Shiv Pillai, MD, PhD
Professor of Medicine
Harvard Medical School
Center for Cancer Research
The Pillai laboratory asks basic questions about the biology of the immune system and human genetics for two reasons: 1) Can we manipulate the immune system to treat cancer and to increase immunological memory; and 2) Can this information be used to better understand and develop new therapies for chronic inflammatory human diseases such as arthritis, lupus and Crohn’s disease? Our discovery of the role of an enzyme called Btk in the activation of B cells has contributed to the generation of Btk inhibitors that are effective in B cell malignancies and in trials of autoimmunity. One of the pathways we are currently studying suggests new approaches for the treatment of autoimmune disorders. We have also found a novel way to strengthen immune responses and enhance helper T cell memory that provides hope for developing more effective personalized immune-system based treatments for cancer.
Shiv Pillai MD, PhD
Principal InvestigatorGroup Members
B cell lineage commitment and B cell memory
We are interested in cell fate decisions during B cell development and memory B cell generation. We seek to understand how BCR signal strength, Notch2, NFκB p50 and the Hippo pathway contribute to lineage commitment events in B cell development. We are also currently studying the molecular basis of B cell memory and the role of DNA methylation in this process.

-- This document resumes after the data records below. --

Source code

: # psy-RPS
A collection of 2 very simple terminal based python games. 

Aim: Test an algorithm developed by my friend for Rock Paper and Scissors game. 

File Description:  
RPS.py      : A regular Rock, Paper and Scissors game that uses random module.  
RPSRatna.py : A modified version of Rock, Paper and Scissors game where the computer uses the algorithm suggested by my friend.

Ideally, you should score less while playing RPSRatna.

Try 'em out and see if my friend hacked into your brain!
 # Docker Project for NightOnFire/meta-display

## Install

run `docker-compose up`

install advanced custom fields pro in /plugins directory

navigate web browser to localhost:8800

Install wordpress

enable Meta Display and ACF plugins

Studies on the genesis of plasmacytoid dendritic cells
The origins of plasmacytoid dendritic cells have long been controversial. We have identified unique bone marrow progenitors that exclusively give rise to plasmacytoid dendritic cells without differentiating into conventional dendritic cells. This work is generating new insights as to the nature of the myeloid versus lymphoid split during hematopoietic cell development.
B cell tolerance and the role of the SIAE/Siglec pathway in CD4+T cell memory
We are particularly interested in a novel pathway in which sialic acid acetylesterase (SIAE) and inhibitory receptors of the Siglec family regulate peripheral B cell tolerance. In particular, we are examining the mechanism of tolerance mediated by this pathway and the mechanism by which this pathway regulates CD4+ T cell memory and T follicular helper cell generation.

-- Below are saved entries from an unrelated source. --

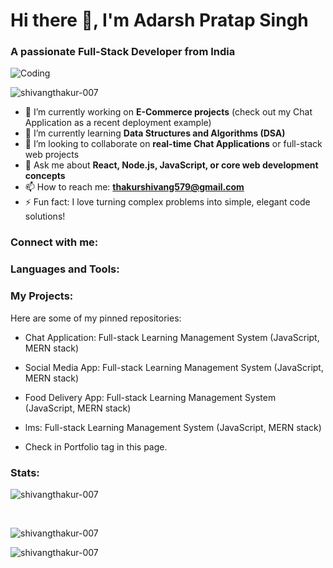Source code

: # Hi there 👋, I'm Adarsh Pratap Singh

### A passionate Full-Stack Developer from India

![Coding](https://media0.giphy.com/media/v1.Y2lkPTc5MGI3NjExaWV2dHJjeWdyaWFpdzJveHhsZHpqZmY2aW41NjZjcnJycG44d2l4bSZlcD12MV9pbnRlcm5hbF9naWZfYnlfaWQmY3Q9Zw/gXr3j6YAClXFfZABn5/giphy.gif)

![shivangthakur-007](https://komarev.com/ghpvc/?username=shivangthakur-007&label=Profile%20views&color=0e75b6&style=flat)

- 🔭 I’m currently working on **E-Commerce projects** (check out my Chat Application as a recent deployment example)
- 🌱 I’m currently learning **Data Structures and Algorithms (DSA)**
- 👯 I’m looking to collaborate on **real-time Chat Applications** or full-stack web projects
- 💬 Ask me about **React, Node.js, JavaScript, or core web development concepts**
- 📫 How to reach me: **thakurshivang579@gmail.com**
- ⚡ Fun fact: I love turning complex problems into simple, elegant code solutions!

### Connect with me:

### Languages and Tools:

### My Projects:

Here are some of my pinned repositories:

- Chat Application: Full-stack Learning Management System (JavaScript, MERN stack)
- Social Media App: Full-stack Learning Management System (JavaScript, MERN stack)
- Food Delivery App: Full-stack Learning Management System (JavaScript, MERN stack)
- lms: Full-stack Learning Management System (JavaScript, MERN stack)

- Check in Portfolio tag in this page.

### Stats:

![shivangthakur-007](https://github-readme-stats.vercel.app/api/top-langs?username=shivangthakur-007&show_icons=true&locale=en&layout=compact)

 

![shivangthakur-007](https://github-readme-stats.vercel.app/api?username=shivangthakur-007&show_icons=true&locale=en)

![shivangthakur-007](https://github-readme-streak-stats.herokuapp.com/?user=shivangthakur-007&)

Genetic variants and human autoimmunity
A major area of interest for this lab is the genetic basis of human autoimmunity, especially the role of rare variants in genes that regulate B cell tolerance. The major approaches we are pursuing include exome sequencing and the detailed functional analyses of human B cells.
Somatic changes in B cell malignancies
We have long been interested in the biochemical and in vivo biological roles of B cell signaling pathways, and have extended this interest to the study of somatic changes in B cell signaling pathways that occur in follicular lymphomas as identified by exome sequencing studies. Most recently, we have undertaken detailed analyses to discriminate between driver and passenger mutations.
Negative regulators in conventional and plasmacytoid dendritic cells and enhancing immune responses to HIV and cancer
Our studies on SIAE and inhibitory Siglecs in B cells have led us to explore how similar pathways function in regulating signaling in murine and human dendritic cells. We use our increasing knowledge of negative regulatory pathways in immune cells to develop novel protocols for immunization that may be applied to the generation of neutralizing antibodies against HIVgp140 trimers, and also to design of personalized immunotherapy in cancer by combining exome sequencing and the regulation of dendritic cell activation.
Studies on RIPK4 and the NFKB pathway in human cancers
RIPK4 is a kinase that we identified many years ago as an NFκB activating kinase. We have studied the mechanism by which mutations of this kinase contribute to an inherited ectodermal developmental defect known as popliteal pterygium syndrome. We are also involved in studies of this kinase in the context of human malignancy.